Problem requirements — Please return each line of the data below word for word, in its original order.
▬▬▬
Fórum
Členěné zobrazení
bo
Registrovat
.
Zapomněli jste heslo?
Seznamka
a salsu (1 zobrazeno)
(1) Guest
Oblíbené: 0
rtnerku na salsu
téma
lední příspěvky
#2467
▬▬▬
Exercise answer —
Fórum
Členěné zobrazení
bo
Registrovat
.
Zapomněli jste heslo?
Seznamka
a salsu (1 zobrazeno)
(1) Guest
Oblíbené: 0
rtnerku na salsu
téma
lední příspěvky
#2467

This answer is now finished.